Há quem diga que estas coisas mais não são do que uma ligação directa e semanal com a infância. Acredito que sim. Desde pequenos que percebemos que a identificação com um clube é um pequeno poder e uma afirmação de personalidade. Os adultos perguntam-nos e ouvem-nos de facto, o que é raro quando somos crianças. E esse poder só resulta porque sabemos — todos nós, crianças e adultos — que é uma ligação para a vida. Um vínculo separado dos demais, existente numa dimensão que ultrapassa a vivência familiar, estendendo-se à comunidade. E que, em simultâneo, funciona como ponto em comum com um grupo de indivíduos e o seu conjunto de valores, mas também como ponto de distanciamento em relação ao outro e ao seu outro conjunto de valores. A questão é que nada disso funcionaria se a mudança de clube fosse uma possibilidade. O envolvimento emocional seria diferente. Não se falaria da mesma forma em «ganhámos» ou «perdemos», em «nós» e «eles» ou «tivemos azar» e «não jogamos nada», porque não se verificaria um reconhecimento completo naquela luta semanal ou bissemanal. 

Se há coisa que sei é que não sou do Sporting para me divertir. Desconfio que ninguém seja de um clube com esse propósito. Vai havendo quem se divirta durante os jogos (garotos pequenos e pessoas bêbedas, essencialmente), mas a grande massa de rostos que vejo nas bancadas raramente estão divertidos, mesmo naqueles clubes chatos que passam a vida a levantar taças. São rostos tensos, agoniados e em sofrimento, de gente que sabe que esse é o estado natural de coisas e que será apenas interrompido por alguns instantes de euforia.

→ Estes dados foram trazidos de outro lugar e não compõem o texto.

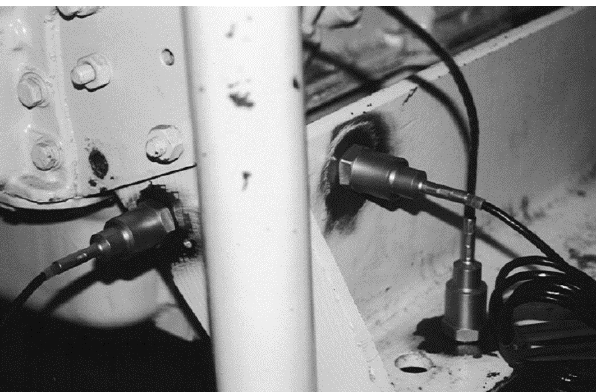
Figure 4. A view of the mounting point of the accelerometers on the foundation frame used for measuring vibrations in three directions.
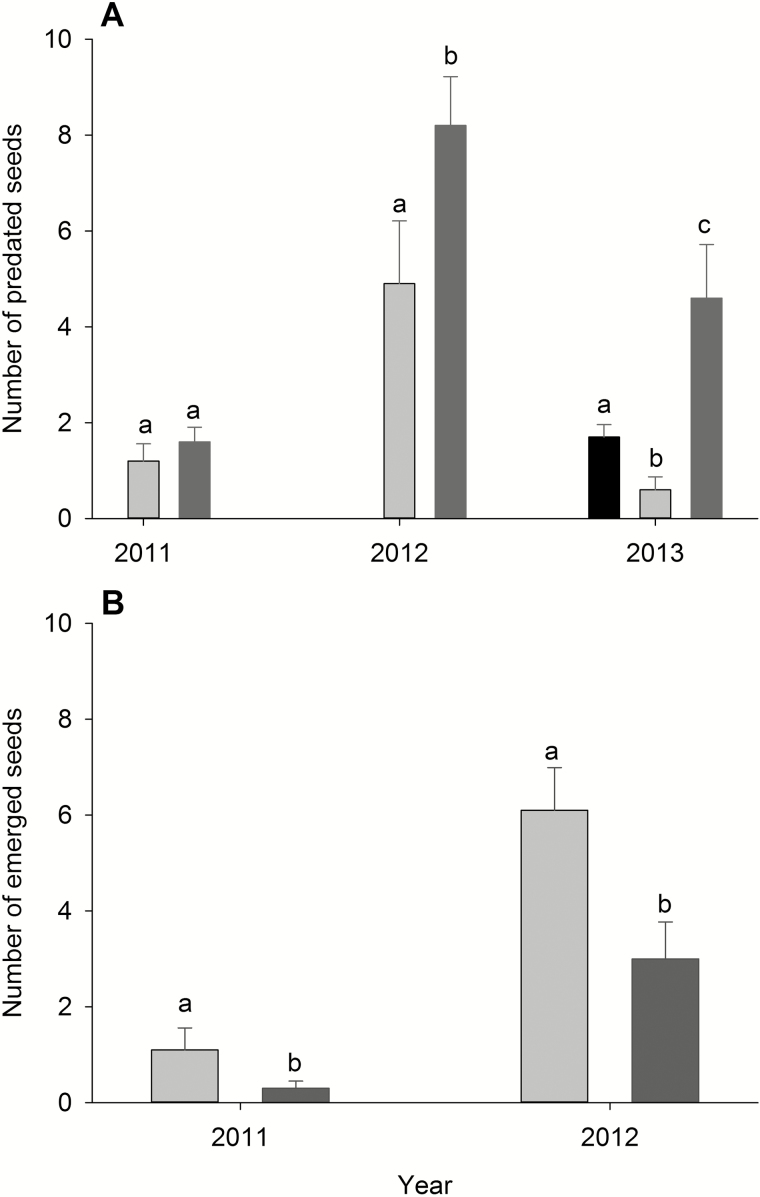
(A) Number of predated seeds after 3 weeks in: open interspaces (black), under conspecific shrubs (dark grey) and rock cavities (light grey). (B) Number of emerged seedlings after 6 months under conspecific shrubs (dark grey) and rock cavities (light grey). For both panels, lowercase letters indicate differences among groups within a single year. Means ± 1 SE.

O futebol, pela natureza específica do jogo, lá vai cumprindo uma função social, conseguindo-o como nenhum outro desporto. Mas é o clube, a identificação com um clube, que viabiliza o cumprimento dessa função na sua plenitude. Se, porventura, o futebol deixasse de existir, os adeptos acabariam por acompanhar o clube noutro desporto qualquer. Provavelmente, o mais aproximado ao futebol, conceda-se, mas noutro. Mas e se o clube fechasse portas, iriam os adeptos estabelecer os mesmos laços profundos com outra equipa? Ou sequer parecidos? Não, na sua esmagadora maioria, não. Que dislate, pelo amor de Deus. Afinal de contas, sou do Sporting porque a Joana, naquela sala de aula em 1984, disse Sporting. Mas ela ia sempre dizer Sporting, está mais do que visto. Se assim não fosse, eu seria outra pessoa.